Alice Distorted in the Looking Glass

I haven't decided yet if I'm going to see Tim Burton's reimagining of Alice in Wonderland, but the feature on the film in the Arts and Leisure section of The New York Times has made me dubious. According to the article, the team behind the film spent a lot of time trying to remake Alice to be a proper model for today's women.

“I do feel it’s really important to depict strong-willed, empowered women,” [Linda Woolverton, the film’s screenwriter] added, “because women and girls need role models, which is what art and characters are. Girls who are empowered have an opportunity to make their own choices, difficult choices, and set out on their own road.”

...Thus the river of tears that a confused Alice cries in Carroll’s original text upon arrival in Wonderland has been written out of the story. “I couldn’t have her break down like that,” Ms. Woolverton said. Similarly, a drawing by John Tenniel, the illustrator who worked with Carroll, showing a boy fighting the dragonlike Jabberwock, as it was first called, was transformed into an image depicting Alice in action.

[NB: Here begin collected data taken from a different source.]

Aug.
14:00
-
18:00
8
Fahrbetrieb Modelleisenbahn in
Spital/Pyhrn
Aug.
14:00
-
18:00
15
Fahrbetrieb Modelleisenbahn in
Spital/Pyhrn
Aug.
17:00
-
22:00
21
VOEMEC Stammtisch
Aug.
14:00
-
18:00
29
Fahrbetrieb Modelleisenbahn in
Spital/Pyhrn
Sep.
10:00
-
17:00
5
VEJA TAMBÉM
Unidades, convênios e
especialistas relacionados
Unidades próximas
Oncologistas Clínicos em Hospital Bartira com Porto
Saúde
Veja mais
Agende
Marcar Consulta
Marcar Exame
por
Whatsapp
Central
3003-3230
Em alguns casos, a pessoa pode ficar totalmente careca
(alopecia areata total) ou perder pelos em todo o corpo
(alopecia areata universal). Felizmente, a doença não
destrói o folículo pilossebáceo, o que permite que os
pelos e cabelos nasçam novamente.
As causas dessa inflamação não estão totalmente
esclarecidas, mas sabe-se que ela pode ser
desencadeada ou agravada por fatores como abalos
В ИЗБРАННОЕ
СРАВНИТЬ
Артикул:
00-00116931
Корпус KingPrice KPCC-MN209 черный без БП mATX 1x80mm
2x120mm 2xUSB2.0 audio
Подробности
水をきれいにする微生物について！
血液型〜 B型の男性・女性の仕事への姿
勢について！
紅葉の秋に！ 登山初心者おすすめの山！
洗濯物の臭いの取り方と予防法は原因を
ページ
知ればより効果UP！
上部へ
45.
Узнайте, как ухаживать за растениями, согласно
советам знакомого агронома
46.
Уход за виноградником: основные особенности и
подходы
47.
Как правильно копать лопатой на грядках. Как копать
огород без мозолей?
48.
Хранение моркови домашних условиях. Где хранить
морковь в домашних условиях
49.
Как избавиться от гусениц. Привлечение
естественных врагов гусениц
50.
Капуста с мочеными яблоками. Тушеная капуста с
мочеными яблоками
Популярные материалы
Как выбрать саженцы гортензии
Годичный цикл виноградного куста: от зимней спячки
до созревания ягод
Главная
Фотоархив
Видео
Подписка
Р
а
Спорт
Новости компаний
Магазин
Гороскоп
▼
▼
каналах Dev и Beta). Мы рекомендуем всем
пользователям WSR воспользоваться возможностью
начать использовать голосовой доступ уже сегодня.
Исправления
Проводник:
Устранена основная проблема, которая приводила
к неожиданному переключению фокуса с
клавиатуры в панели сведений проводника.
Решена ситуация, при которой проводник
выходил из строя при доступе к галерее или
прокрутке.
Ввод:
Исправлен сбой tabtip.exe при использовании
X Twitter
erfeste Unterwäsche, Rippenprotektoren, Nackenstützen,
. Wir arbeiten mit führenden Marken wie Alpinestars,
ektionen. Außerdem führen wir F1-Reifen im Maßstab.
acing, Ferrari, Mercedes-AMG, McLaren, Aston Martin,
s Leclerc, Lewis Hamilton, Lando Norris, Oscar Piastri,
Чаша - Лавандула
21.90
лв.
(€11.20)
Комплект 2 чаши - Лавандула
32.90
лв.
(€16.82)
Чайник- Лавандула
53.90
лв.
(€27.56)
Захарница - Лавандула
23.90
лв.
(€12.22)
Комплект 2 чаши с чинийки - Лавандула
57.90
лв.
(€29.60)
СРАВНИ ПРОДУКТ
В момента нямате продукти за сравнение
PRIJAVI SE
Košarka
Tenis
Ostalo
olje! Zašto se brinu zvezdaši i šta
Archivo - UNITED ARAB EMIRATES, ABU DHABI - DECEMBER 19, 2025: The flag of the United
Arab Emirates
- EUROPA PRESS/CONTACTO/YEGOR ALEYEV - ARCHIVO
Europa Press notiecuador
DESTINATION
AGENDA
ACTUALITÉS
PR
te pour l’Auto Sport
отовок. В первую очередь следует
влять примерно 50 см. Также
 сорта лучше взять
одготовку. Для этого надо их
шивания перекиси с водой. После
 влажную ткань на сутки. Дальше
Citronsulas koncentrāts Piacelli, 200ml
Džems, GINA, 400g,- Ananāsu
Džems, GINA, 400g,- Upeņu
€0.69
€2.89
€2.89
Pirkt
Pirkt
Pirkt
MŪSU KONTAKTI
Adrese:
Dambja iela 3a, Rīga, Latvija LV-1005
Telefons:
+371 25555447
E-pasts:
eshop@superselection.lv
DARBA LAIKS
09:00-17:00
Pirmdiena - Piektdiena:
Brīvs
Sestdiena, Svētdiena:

I'm not compelled by an idea of female heroism that precludes fear or any form of negative emotion. Far better to be capable both of crying a river of tears and slaying a dragon. Burton's Alice, like too many female leaders, is expected to expunge any form of weakness to truly be a model for us all. I thought we had already agreed that 'Boys Don't Cry' was a terrible slogan to push onto men. Why are we trying to shove women into the same twisted mold?